The Kelly Range is on the north western border of Arthurs Pass National Park. Rangi Taipo is the high point on the Bald Range, which hinges with the Kelly Range on Kelly's Hill and runs west to the junction of the Taipo and the Taramakau Rivers.
The rolling tussock tops and tarns and phenomenal views from these ranges make them the finest of tramping country but they're undervisited due to the lack of a good circuit route.
We headed off on Saturday with a plan we hoped would make for a good two day round trip.
It was getting on into the afternoon when we turned up the rough 4x4 road into the Taipo River. Following the trail of a regularly visiting Unimog through storm damage, slips and washouts was an interesting event in itself. It took about 45min to get from the highway to Seven Mile Creek.
At 4.00pm we set off walking. The track climbed steeply on the true left of Seven Mile Creek. It was very hot going as the air was still and warm and the humidity high.
Part way up we met Michael Ostash coming down. We'd known he might be in the area so were hoping we'd catch up with him along the way.
A thousand metres higher we broke out above the bushline. The Taipo twisted around the hills and on out to the Taramakau.
The tussock barely moved with the light breeze, but it was cooling enough after the torrid heat of the climb.
We travelled on across the Kelly Range, up and down past ridges and hollows. Each dip had its own tarn in the bottom. It looked like there had been a spell of dry weather recently as each tarn was a metre or two below its normal level.
Just before we got to the Carroll Hut we stopped and washed next to a stream. Despite the warm day the water was very cold, but it was well worth it.
It was 8.00 pm when we finally reached the hut. There were only two people there.
Libby and Ann were on their final evening of a five day walk from Klondyke Corner in the Waimak. They'd crossed Harman Pass to the Julia Hut hot springs and then walked down the Taipo to the Seven Mile. They were great hut companions.
In the morning the perfect weather continued. It was so pleasant chatting with Libby and Ann about trips done and places to go, etc that if it wasn't that they had a ride to meet we might still have been sitting there at lunchtime.
But we did manage to get moving at 10.00. Our route took us back across the saddle and around Kelly's Hill onto the Bald Range. The walking is easy and the view gets more stunning with every kilometre.
Again there were numerous tarns along the ridge. Most of them had good populations of tadpoles. One had countless hundreds of them.
There were so many I was concerned I would scoop one or two into my water bladder when I filled it.
It was fascinating just sitting there watching them all going about their amphibian business and interacting with each other.

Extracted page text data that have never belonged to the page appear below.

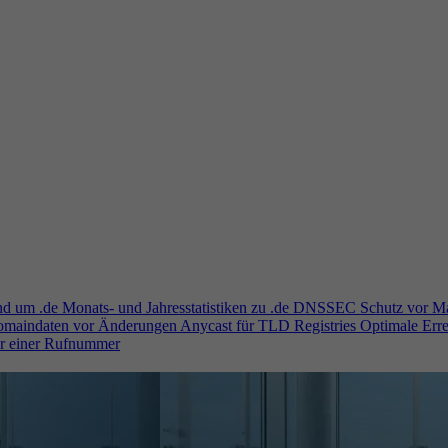
und um .de
Monats- und Jahresstatistiken zu .de
DNSSEC
Schutz vor M
Domaindaten vor Änderungen
Anycast für TLD Registries
Optimale Erre
er einer Rufnummer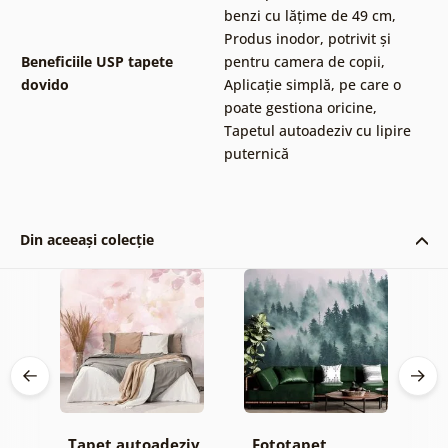
benzi cu lățime de 49 cm
,
Produs inodor, potrivit și
Beneficiile USP tapete
pentru camera de copii
,
dovido
Aplicație simplă, pe care o
poate gestiona oricine
,
Tapetul autoadeziv cu lipire
puternică
Din aceeași colecție
Tapet autoadeziv
Fototapet
T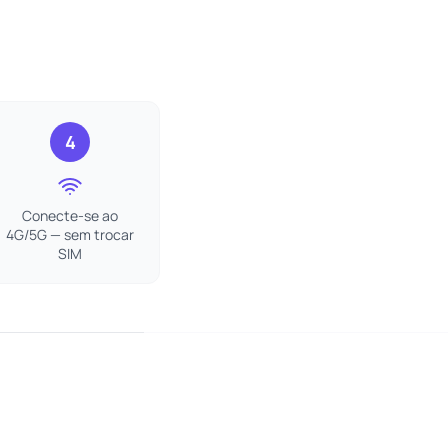
4
Conecte-se ao
4G/5G — sem trocar
SIM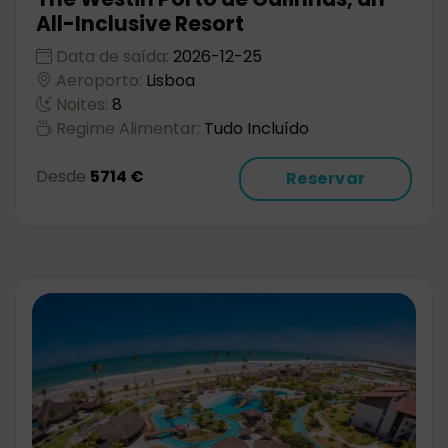
All-Inclusive Resort
Data de saída:
2026-12-25
Aeroporto:
Lisboa
Noites:
8
Regime Alimentar:
Tudo Incluído
Desde
5714 €
Reservar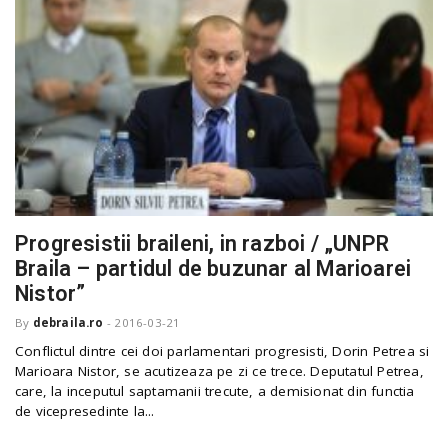
Progresistii braileni, in razboi / „UNPR
Braila – partidul de buzunar al Marioarei
Nistor”
By
debraila.ro
-
2016-03-21
Conflictul dintre cei doi parlamentari progresisti, Dorin Petrea si
Marioara Nistor, se acutizeaza pe zi ce trece. Deputatul Petrea,
care, la inceputul saptamanii trecute, a demisionat din functia
de vicepresedinte la...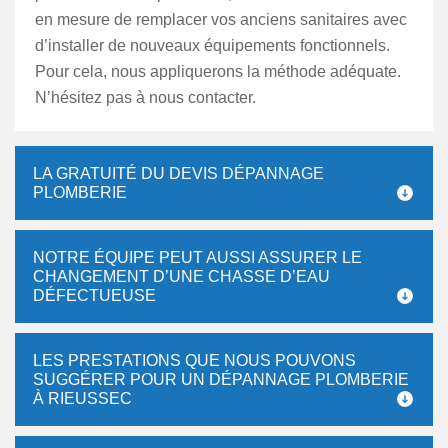
en mesure de remplacer vos anciens sanitaires avec
d’installer de nouveaux équipements fonctionnels.
Pour cela, nous appliquerons la méthode adéquate.
N’hésitez pas à nous contacter.
LA GRATUITÉ DU DEVIS DÉPANNAGE
PLOMBERIE
NOTRE ÉQUIPE PEUT AUSSI ASSURER LE
CHANGEMENT D’UNE CHASSE D’EAU
DÉFECTUEUSE
LES PRESTATIONS QUE NOUS POUVONS
SUGGÉRER POUR UN DÉPANNAGE PLOMBERIE
À RIEUSSEC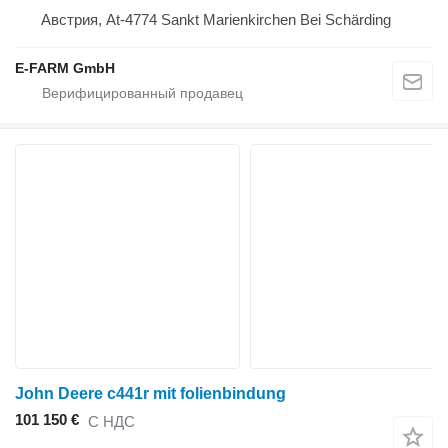
Австрия, At-4774 Sankt Marienkirchen Bei Schärding
E-FARM GmbH
John Deere c441r mit folienbindung
101 150 €
С НДС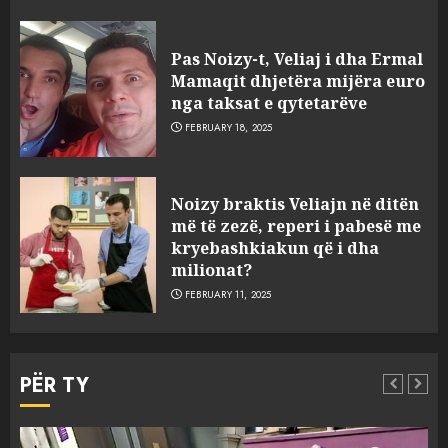
Prokuroria jep pretencën, ja
çfarë dënimi kërkon për
Pas Noizy-t, Veliaj i dha Ermal
Mariela dhe Antonela
Mamaqit dhjetëra mijëra euro
Berishën
nga taksat e qytetarëve
4
MARCH 25, 2025
FEBRUARY 18, 2025
“Ai që drejtonte makinën më
Noizy braktis Veliajn në ditën
ngjau me Talo Çelën”,
më të zezë, reperi i pabesë me
dëshmia e Nuredin Dumanit
kryebashkiakun që i dha
flet për PERSONAT që e
milionat?
plagosën!
5
FEBRUARY 11, 2025
MARCH 25, 2025
Punonjësja e UKT akuzon
drejtorin Skerdi Drenova dhe
PËR TY
“bosen” Joana Nano për
abuzim me fondet publike dhe
pasuri të pajustifikuar
1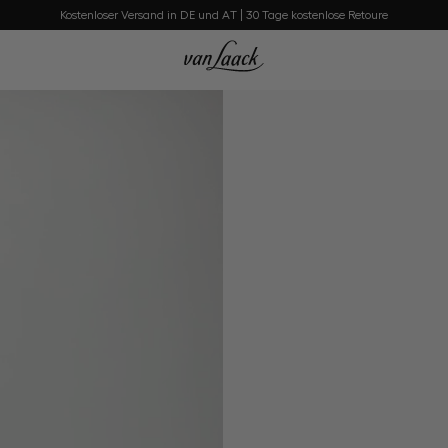
Kostenloser Versand in DE und AT | 30 Tage kostenlose Retoure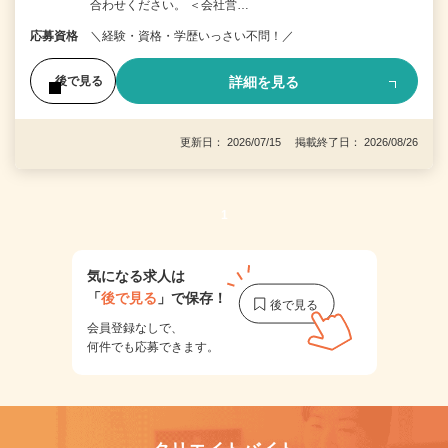
合わせください。 ＜会社営…
応募資格
＼経験・資格・学歴いっさい不問！／
詳細を見る
後で見る
更新日： 2026/07/15 掲載終了日： 2026/08/26
1
気になる求人は
「
後で見る
」で保存！
会員登録なしで、
何件でも応募できます。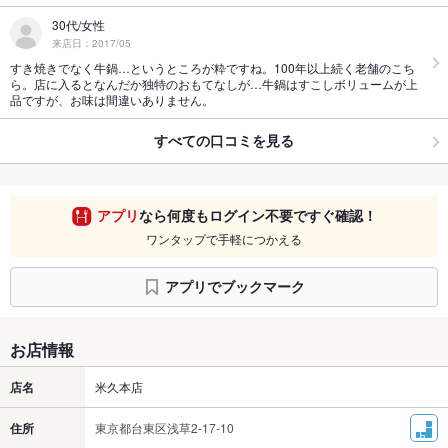
30代/女性
来店日：2017/05
すき焼きでなく牛鍋…というところが粋ですね。100年以上続く老舗のこち
ら。店に入るとなんだか独特のおもてなしが…牛鍋はすこしボリュームが上
品ですが、お味は間違いありません。
すべての口コミを見る
アプリ
なら何度もログイン不要ですぐ確認！
ワンタップで手軽につかえる
アプリでブックマーク
お店情報
店名
米久本店
住所
東京都台東区浅草2-17-10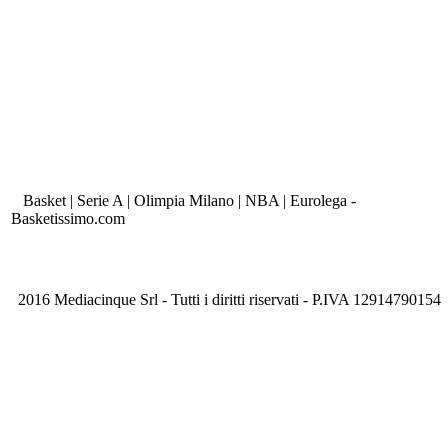
Basket | Serie A | Olimpia Milano | NBA | Eurolega -
Basketissimo.com
2016 Mediacinque Srl - Tutti i diritti riservati - P.IVA 12914790154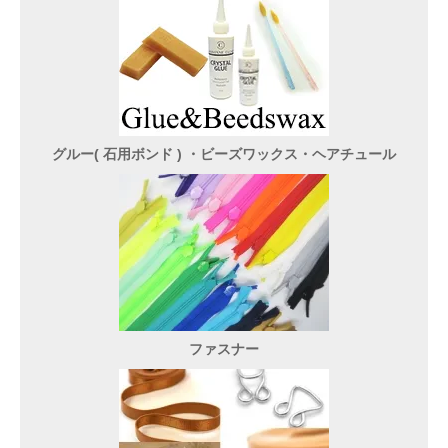
グルー( 石用ボンド ) ・ビーズワックス・ヘアチュール
ファスナー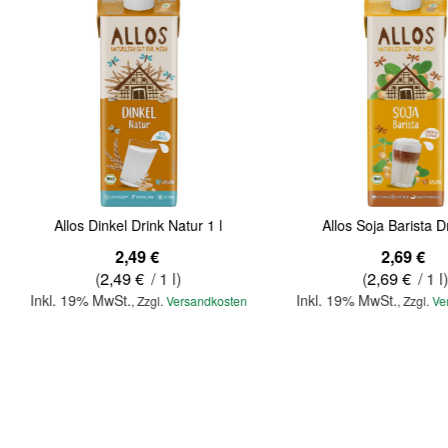
Allos Dinkel Drink Natur 1 l
Allos Soja Barista Dr
2,49 €
2,69 €
(
2,49 €
/ 1 l)
(
2,69 €
/ 1 l
Inkl. 19% MwSt.
Inkl. 19% MwSt.
,
Zzgl.
Versandkosten
,
Zzgl.
Ve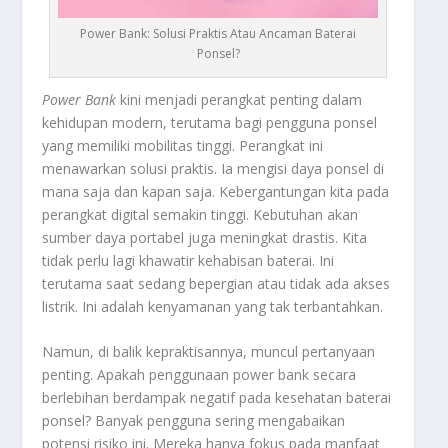
Power Bank: Solusi Praktis Atau Ancaman Baterai
Ponsel?
Power Bank
kini menjadi perangkat penting dalam
kehidupan modern, terutama bagi pengguna ponsel
yang memiliki mobilitas tinggi. Perangkat ini
menawarkan solusi praktis. Ia mengisi daya ponsel di
mana saja dan kapan saja. Kebergantungan kita pada
perangkat digital semakin tinggi. Kebutuhan akan
sumber daya portabel juga meningkat drastis. Kita
tidak perlu lagi khawatir kehabisan baterai. Ini
terutama saat sedang bepergian atau tidak ada akses
listrik. Ini adalah kenyamanan yang tak terbantahkan.
Namun, di balik kepraktisannya, muncul pertanyaan
penting. Apakah penggunaan power bank secara
berlebihan berdampak negatif pada kesehatan baterai
ponsel? Banyak pengguna sering mengabaikan
potensi risiko ini. Mereka hanya fokus pada manfaat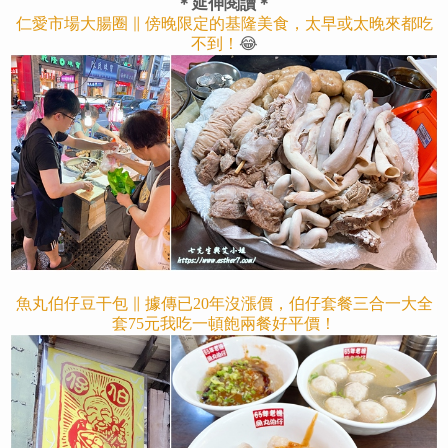
＊延伸閱讀＊
仁愛市場大腸圈 ∥ 傍晚限定的基隆美食，太早或太晚來都吃
不到！
😂
魚丸伯仔豆干包 ∥ 據傳已20年沒漲價，伯仔套餐三合一大全
套75元我吃一頓飽兩餐好平價！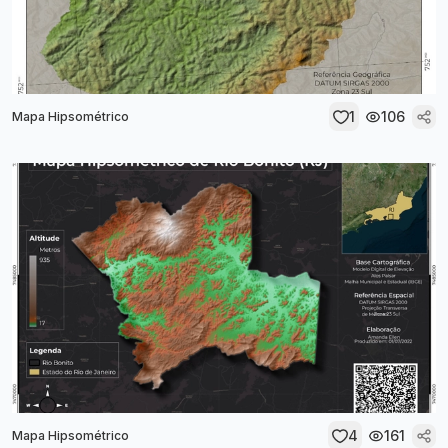
1
106
Mapa Hipsométrico
4
161
Mapa Hipsométrico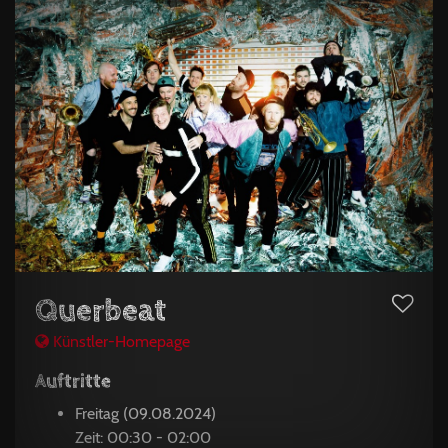
Querbeat
Künstler-Homepage
Auftritte
Freitag (09.08.2024)
Zeit: 00:30 - 02:00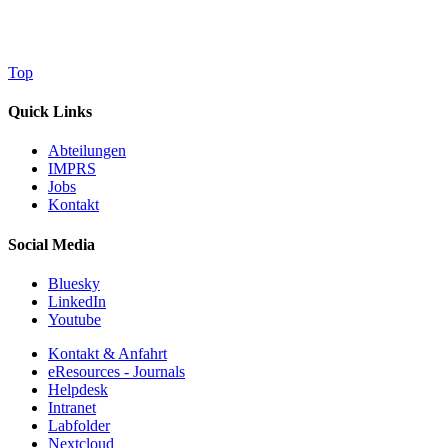
Top
Quick Links
Abteilungen
IMPRS
Jobs
Kontakt
Social Media
Bluesky
LinkedIn
Youtube
Kontakt & Anfahrt
eResources - Journals
Helpdesk
Intranet
Labfolder
Nextcloud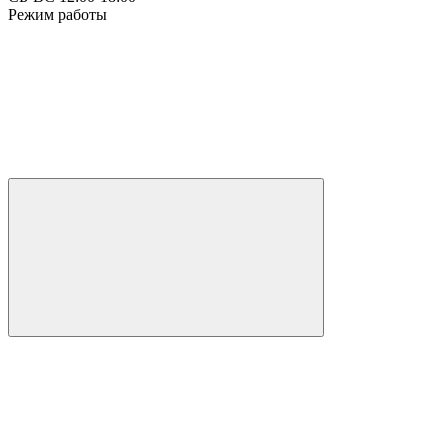
Режим работы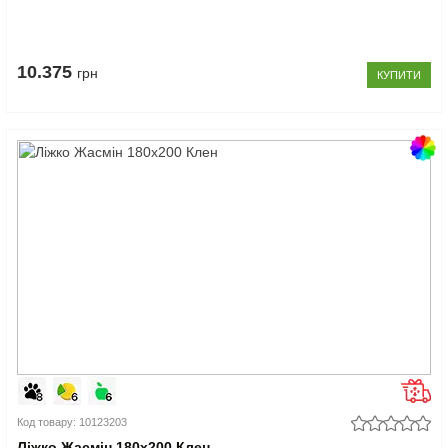
10.375
грн
КУПИТИ
Код товару: 10123203
Ліжко Жасмін 180x200 Клен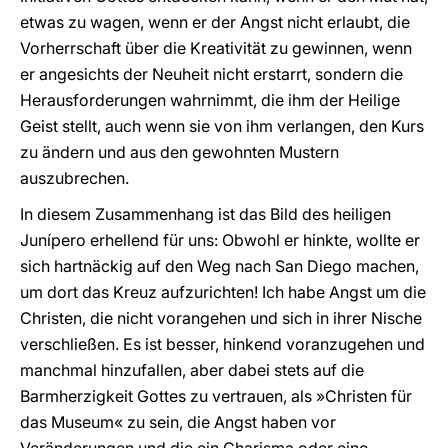
etwas zu wagen, wenn er der Angst nicht erlaubt, die
Vorherrschaft über die Kreativität zu gewinnen, wenn
er angesichts der Neuheit nicht erstarrt, sondern die
Herausforderungen wahrnimmt, die ihm der Heilige
Geist stellt, auch wenn sie von ihm verlangen, den Kurs
zu ändern und aus den gewohnten Mustern
auszubrechen.
In diesem Zusammenhang ist das Bild des heiligen
Junípero erhellend für uns: Obwohl er hinkte, wollte er
sich hartnäckig auf den Weg nach San Diego machen,
um dort das Kreuz aufzurichten! Ich habe Angst um die
Christen, die nicht vorangehen und sich in ihrer Nische
verschließen. Es ist besser, hinkend voranzugehen und
manchmal hinzufallen, aber dabei stets auf die
Barmherzigkeit Gottes zu vertrauen, als »Christen für
das Museum« zu sein, die Angst haben vor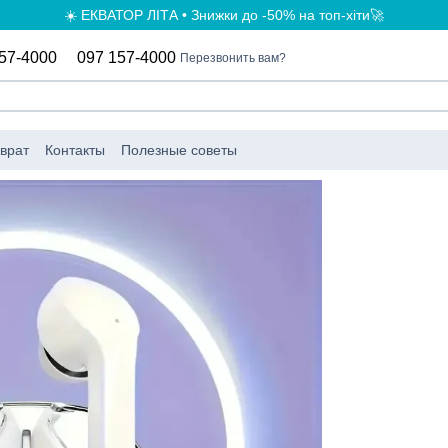
☀️ ЕКВАТОР ЛІТА • Знижки до -50% на топ-хіти🚀
57-4000
097 157-4000
Перезвонить вам?
врат
Контакты
Полезные советы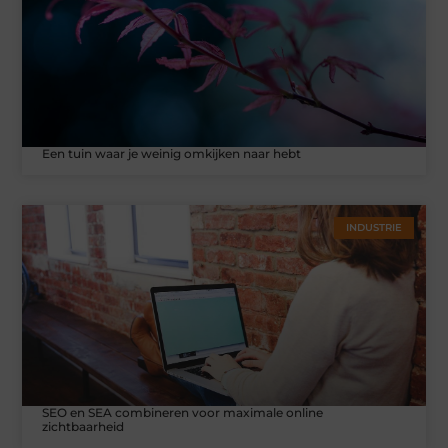
Een tuin waar je weinig omkijken naar hebt
INDUSTRIE
SEO en SEA combineren voor maximale online
zichtbaarheid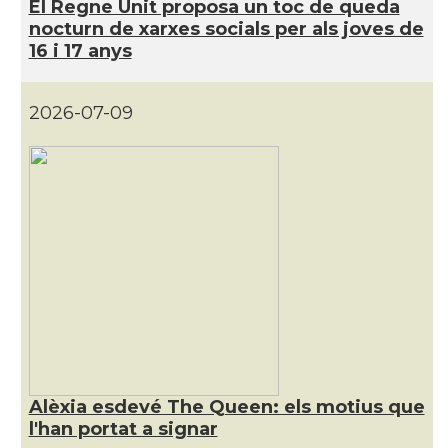
El Regne Unit proposa un toc de queda
CAMON
Catalans a RUGBY
nocturn de xarxes socials per als joves de
16 i 17 anys
CAMON
Catalans a SHEFFIELD
2026-07-09
CAMON
Catalans a SOUTHAMPTON
CAMON
Catalans a STIRLING
CAMON
Catalans a WIGHT
CAMON
Catalans a YORK
Casal
Catalans UK
Alèxia esdevé The Queen: els motius que
Casal
Centre Català d'Escòcia
l'han portat a signar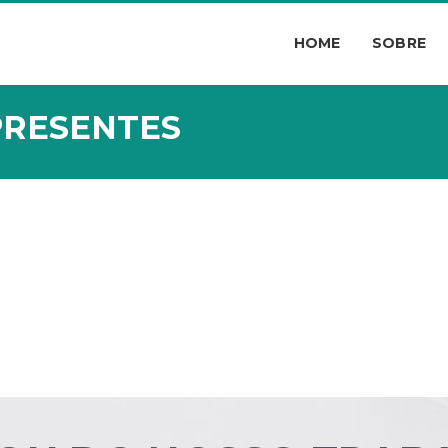
HOME
SOBRE
PRESENTES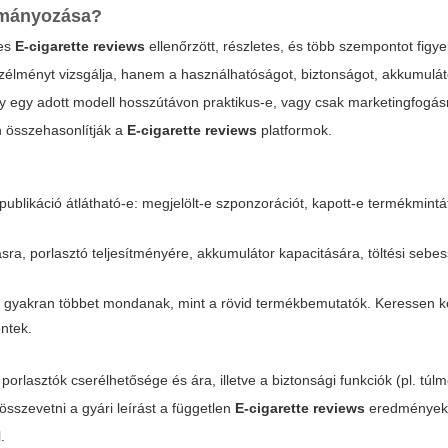
mányozása?
les
E-cigarette reviews
ellenőrzött, részletes, és több szempontot fig
 ízélményt vizsgálja, hanem a használhatóságot, biztonságot, akkumulát
hogy egy adott modell hosszútávon praktikus-e, vagy csak marketingfogás
n összehasonlítják a
E-cigarette reviews
platformok.
publikáció átlátható-e: megjelölt-e szponzorációt, kapott-e termékmintát
ásra, porlasztó teljesítményére, akkumulátor kapacitására, töltési sebe
 gyakran többet mondanak, mint a rövid termékbemutatók. Keressen k
ntek.
porlasztók cserélhetősége és ára, illetve a biztonsági funkciók (pl. tú
sszevetni a gyári leírást a független
E-cigarette reviews
eredményekk
.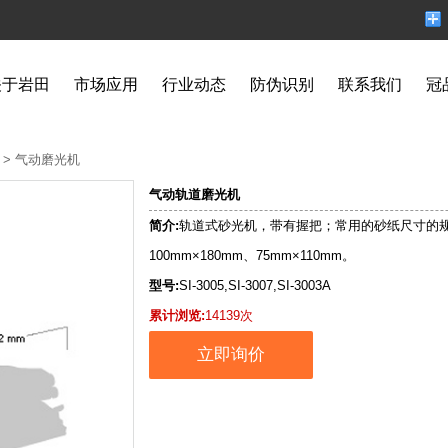
关于岩田
市场应用
行业动态
防伪识别
联系我们
冠
>
气动磨光机
气动轨道磨光机
简介:
轨道式砂光机，带有握把；常用的砂纸尺寸的
100mm×180mm、75mm×110mm。
型号:
SI-3005,SI-3007,SI-3003A
累计浏览:
14139次
立即询价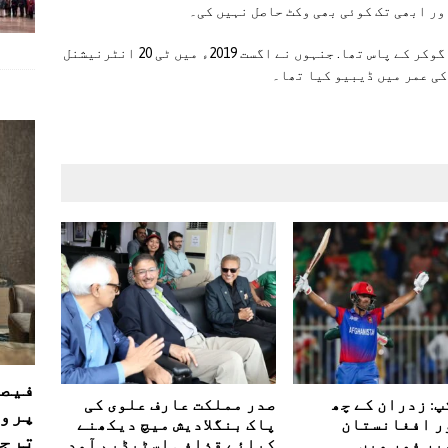
ور ابھی تک کوئی بھی وکٹ حاصل نہیں کی۔
یاد رہے کہ اس سے پہلے یہ اعزاز کرکٹر عثمان گوکر کے پاس تھا. جنہوں نے اگست 2019ء میں ٹی 20 انٹرنیشنل
فیصل
: زدران کے چھ
صدر مملکت عارف علوی کی
پروڈ
ر افغانستان
پاک بنگلادیش میچ دیکھنے
ترجی
پر فور میں
کیلئے قذافی اسٹیڈیم آمد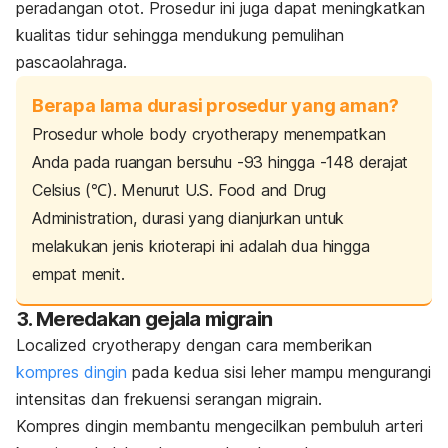
peradangan otot. Prosedur ini juga dapat meningkatkan
kualitas tidur sehingga mendukung pemulihan
pascaolahraga.
Berapa lama durasi prosedur yang aman?
Prosedur
whole body cryotherapy
menempatkan
Anda pada ruangan bersuhu -93 hingga -148 derajat
Celsius (℃). Menurut U.S. Food and Drug
Administration, durasi yang dianjurkan untuk
melakukan jenis krioterapi ini adalah dua hingga
empat menit.
3. Meredakan gejala migrain
Localized cryotherapy
dengan cara memberikan
kompres dingin
pada kedua sisi leher mampu mengurangi
intensitas dan frekuensi serangan migrain.
Kompres dingin membantu mengecilkan pembuluh arteri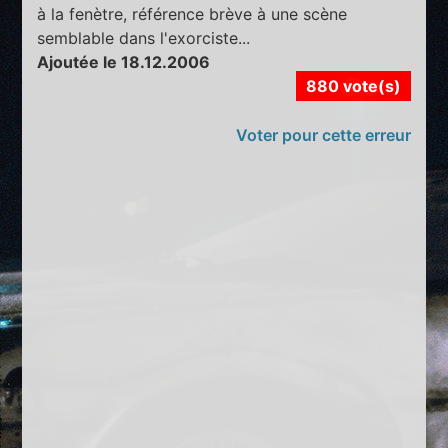
à la fenètre, référence brève à une scène
semblable dans l'exorciste...
Ajoutée le 18.12.2006
880 vote(s)
Voter pour cette erreur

And the warmth of the day made it doubly hard to move on.
Further on the ridge narrowed for a couple of hundred metres but it wasn't difficult to travel along. It just added to the interest a bit.
At one point I had the option of climbing over a knoll or sidling around it. I was immediately glad I sidled.
My course took me right to a small group native broom shrubs. These Carmichaelias were covered in masses of scented blossom.
I hadn't expected to see much of a floral display on the weekend, other than gentians of course. But as we climbed onto Rangi Taipo the ground was everywhere covered in edelweiss and harebells too. And the ever present bright red fruits of the ground hugging coprosmas added their own contribution.
The summit of Rangi Taipo is a fantastic view point.
To the north, across the gravel bed of the Taramakau 1300 m below, bright blue and green of lakes and farmland contrasted with dark sombre forested hills and the closer golden tussocks of our own heights.
Misty cloud hung languidly in the warm air.
West, the Taramakau wound around the hills and out to the shoreline of the Tasman. Inland Mt Alexander loomed bulkily across the valley. To the east, the Taramakau took a straight course direct from Harper Pass.
South, was the heavily forested Taipo.
Ranged all around were named summits. Tara Tama, guarding the lower valley. In the distance Murchison standing tall. And even Rolleston stood out prominently showing the serrated silhouette of its bony Otira Face.
We couldn't linger as long as we wanted. We had a big descent ahead of us.
Just getting to the start of the track at the bushline needs routefinding care. In the bush the track is steep, and slippery in places with dracophyllum leaves. Simon Lewis and Mauricio Lloreda have done some incredible work cutting and remarking it to make it easily followable. But it's still quite overgrown in places.
It took us 2 hrs 45 min from the summit to the valley floor. It was still hot in the valley even at 6.00pm.
And well yes it was a great two day round trip. I would say it's the best way to enjoy the Kelly tops and Rangi Taipo together.